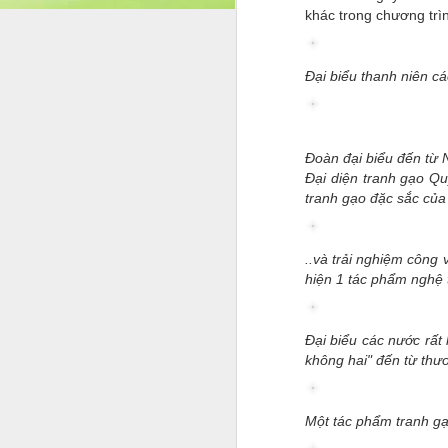
tại Cô Nguyễn Thị Thanh Huệ – Hiệu tr
khác trong chương trì
Cười” của Trần Minh Cư
Buổi ra mắt tập sách Ngẫm – Cười của tá
Đại biểu thanh niên c
sự tham dự của đông đảo văn nghệ sĩ, n
Truyện trào phúng “ngẫm cườ
MAY
4
Đoàn đại biểu đến từ 
Trong đời sống văn học đương đại,
Đại diện tranh gạo Qu
những áp lực vô hình, truyện trào p
tranh gạo đặc sắc của
đi để suy ngẫm. Quyển truyện trào phúng
không ồn ào, không phô trương, nhưng đ
..và trải nghiệm công
M
hiện 1 tác phẩm nghệ 
Nế
t
Đại biểu các nước rất
đ
không hai" đến từ thươ
S
x
Một tác phẩm tranh g
nh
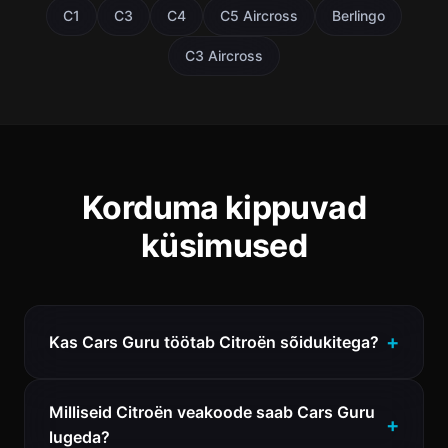
C1
C3
C4
C5 Aircross
Berlingo
C3 Aircross
Korduma kippuvad
küsimused
Kas Cars Guru töötab Citroën sõidukitega?
Milliseid Citroën veakoode saab Cars Guru
lugeda?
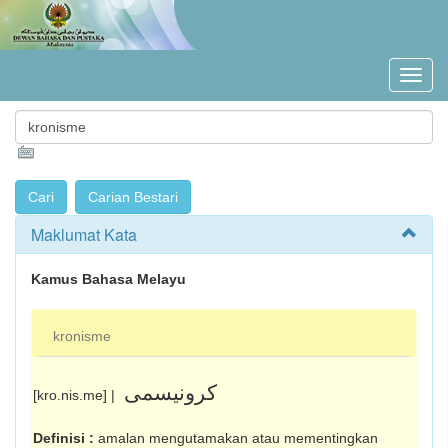
Maklumat Kata
Kamus Bahasa Melayu
kronisme
کرونيسمى
[kro.nis.me] |
Definisi :
amalan mengutamakan atau memen­tingkan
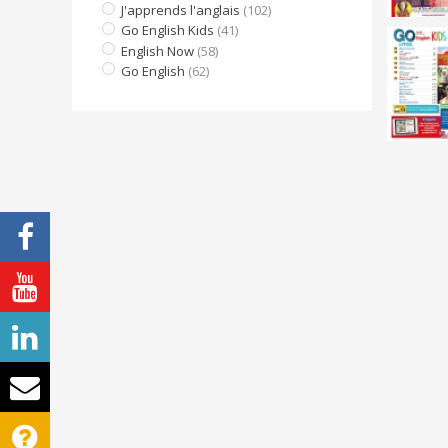
J'apprends l'anglais
(102)
Go English Kids
(41)
English Now
(58)
Go English
(62)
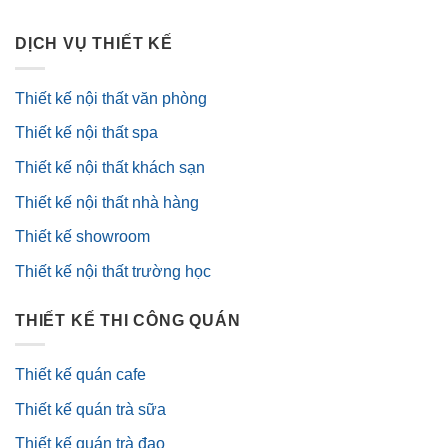
DỊCH VỤ THIẾT KẾ
Thiết kế nội thất văn phòng
Thiết kế nội thất spa
Thiết kế nội thất khách sạn
Thiết kế nội thất nhà hàng
Thiết kế showroom
Thiết kế nội thất trường học
THIẾT KẾ THI CÔNG QUÁN
Thiết kế quán cafe
Thiết kế quán trà sữa
Thiết kế quán trà đạo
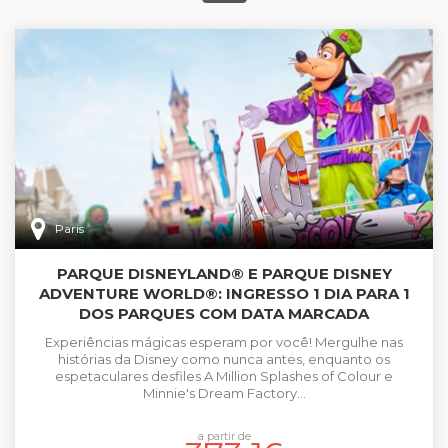
Paris
PARQUE DISNEYLAND® E PARQUE DISNEY
ADVENTURE WORLD®: INGRESSO 1 DIA PARA 1
DOS PARQUES COM DATA MARCADA
Experiências mágicas esperam por você! Mergulhe nas
histórias da Disney como nunca antes, enquanto os
espetaculares desfiles A Million Splashes of Colour e
Minnie's Dream Factory...
a partir de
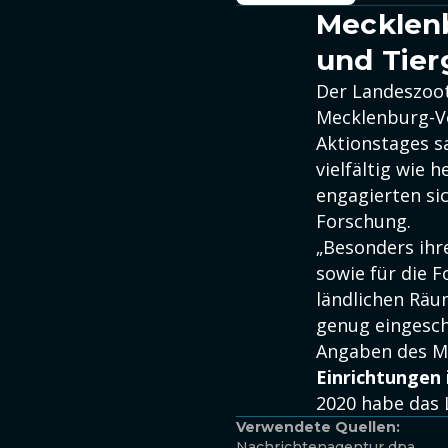
Mecklenb
und Tier
Der Landeszoot
Mecklenburg-V
Aktionstages s
vielfältig wie 
engagierten sic
Forschung.
„Besonders ihr
sowie für die F
ländlichen Räu
genug eingesch
Angaben des Mi
Einrichtungen
2020 habe das L
Verwendete Quellen:
Nachrichtenagentur dpa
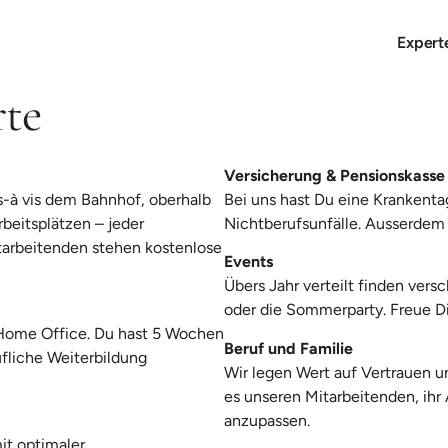
Expert
rte
Versicherung & Pensionskasse
s-à vis dem Bahnhof, oberhalb
Bei uns hast Du eine Krankentag
rbeitsplätzen – jeder
Nichtberufsunfälle. Ausserdem 
itarbeitenden stehen kostenlose
Events
Übers Jahr verteilt finden vers
oder die Sommerparty. Freue D
r Home Office. Du hast 5 Wochen
Beruf und Familie
ufliche Weiterbildung
Wir legen Wert auf Vertrauen u
es unseren Mitarbeitenden, ih
anzupassen.
it optimaler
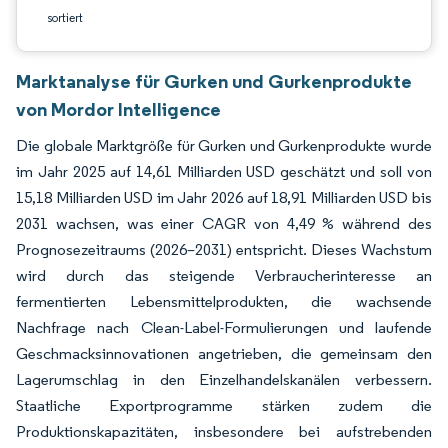
sortiert
Marktanalyse für Gurken und Gurkenprodukte
von Mordor Intelligence
Die globale Marktgröße für Gurken und Gurkenprodukte wurde
im Jahr 2025 auf 14,61 Milliarden USD geschätzt und soll von
15,18 Milliarden USD im Jahr 2026 auf 18,91 Milliarden USD bis
2031 wachsen, was einer CAGR von 4,49 % während des
Prognosezeitraums (2026–2031) entspricht. Dieses Wachstum
wird durch das steigende Verbraucherinteresse an
fermentierten Lebensmittelprodukten, die wachsende
Nachfrage nach Clean-Label-Formulierungen und laufende
Geschmacksinnovationen angetrieben, die gemeinsam den
Lagerumschlag in den Einzelhandelskanälen verbessern.
Staatliche Exportprogramme stärken zudem die
Produktionskapazitäten, insbesondere bei aufstrebenden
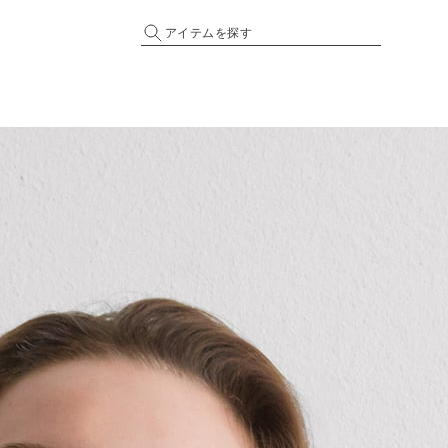
アイテムを探す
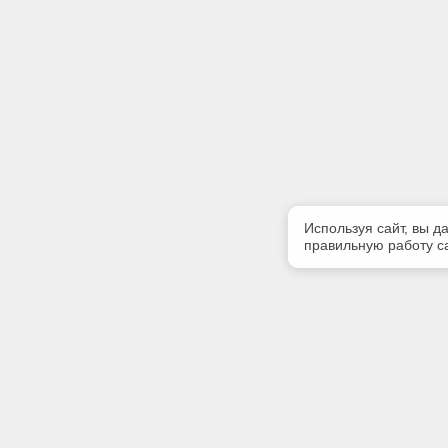
Используя сайт, вы д
правильную работу са
Полезная информация
Контакт
Контакты
Телефон
8(4822)45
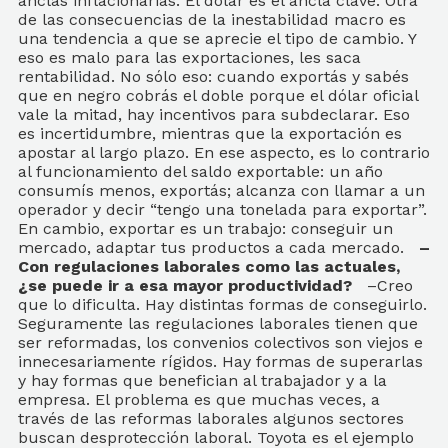
anclas inflacionarias. El dólar es el ancla clave. Otra
de las consecuencias de la inestabilidad macro es
una tendencia a que se aprecie el tipo de cambio. Y
eso es malo para las exportaciones, les saca
rentabilidad. No sólo eso: cuando exportás y sabés
que en negro cobrás el doble porque el dólar oficial
vale la mitad, hay incentivos para subdeclarar. Eso
es incertidumbre, mientras que la exportación es
apostar al largo plazo. En ese aspecto, es lo contrario
al funcionamiento del saldo exportable: un año
consumís menos, exportás; alcanza con llamar a un
operador y decir “tengo una tonelada para exportar”.
En cambio, exportar es un trabajo: conseguir un
mercado, adaptar tus productos a cada mercado.
–
Con regulaciones laborales como las actuales,
¿se puede ir a esa mayor productividad?
–Creo
que lo dificulta. Hay distintas formas de conseguirlo.
Seguramente las regulaciones laborales tienen que
ser reformadas, los convenios colectivos son viejos e
innecesariamente rígidos. Hay formas de superarlas
y hay formas que benefician al trabajador y a la
empresa. El problema es que muchas veces, a
través de las reformas laborales algunos sectores
buscan desprotección laboral. Toyota es el ejemplo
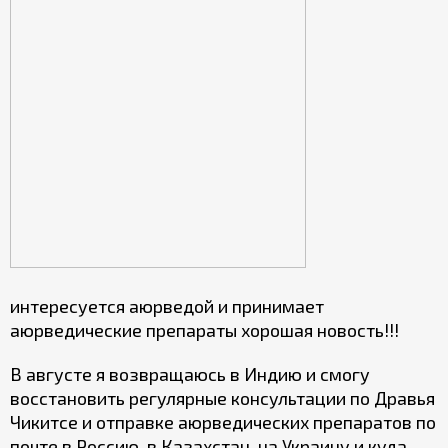
интересуется аюрведой и принимает
аюрведические препараты хорошая новость!!!
В августе я возвращаюсь в Индию и смогу
восстановить регулярные консультации по Дравья
Чикитсе и отправке аюрведических препаратов по
почте в Россию, в Казахстан, на Украину и куда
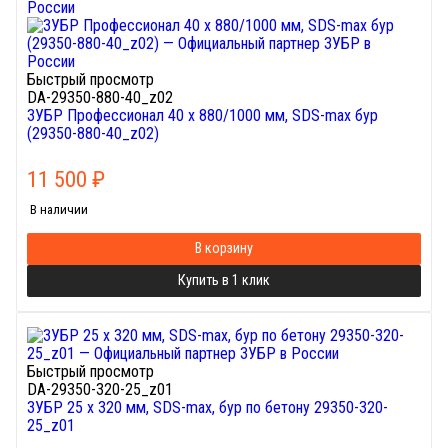
Быстрый просмотр
DA-29350-880-40_z02
ЗУБР Профессионал 40 x 880/1000 мм, SDS-max бур
(29350-880-40_z02)
11 500
₽
В наличии
В корзину
Купить в 1 клик
Быстрый просмотр
DA-29350-320-25_z01
ЗУБР 25 x 320 мм, SDS-max, бур по бетону 29350-320-
25_z01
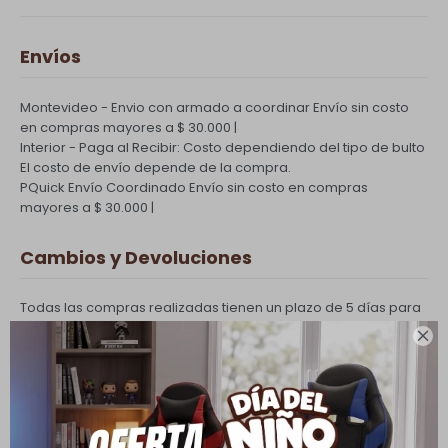
Envíos
Montevideo - Envio con armado a coordinar
Envío sin costo
en compras mayores a $ 30.000 |
Interior - Paga al Recibir: Costo dependiendo del tipo de bulto
El costo de envío depende de la compra.
PQuick Envío Coordinado
Envío sin costo en compras
mayores a $ 30.000 |
Cambios y Devoluciones
Todas las compras realizadas tienen un plazo de 5 días para
su cambio.

Ver mas
Medios de pago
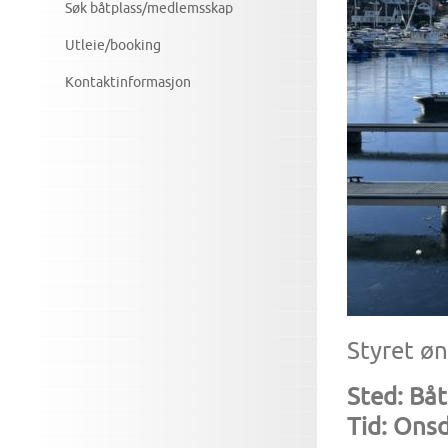
Søk båtplass/medlemsskap
Utleie/booking
Kontaktinformasjon
Styret ø
Sted: B
Tid: Onsd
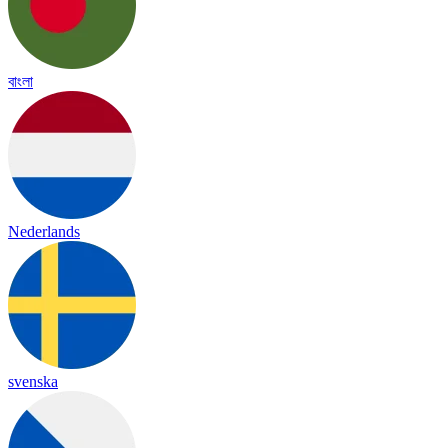
বাংলা
Nederlands
svenska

Directive>
Give again, word for word, every line from the top of the data through the line with "những áp lực vô hình, truyện trào p", both ends included, and exclude the pictures.

Written answer>
tại Cô Nguyễn Thị Thanh Huệ – Hiệu tr
khác trong chương trì
Cười” của Trần Minh Cư
Buổi ra mắt tập sách Ngẫm – Cười của tá
Đại biểu thanh niên c
sự tham dự của đông đảo văn nghệ sĩ, n
Truyện trào phúng “ngẫm cườ
MAY
4
Đoàn đại biểu đến từ 
Trong đời sống văn học đương đại,
Đại diện tranh gạo Qu
những áp lực vô hình, truyện trào p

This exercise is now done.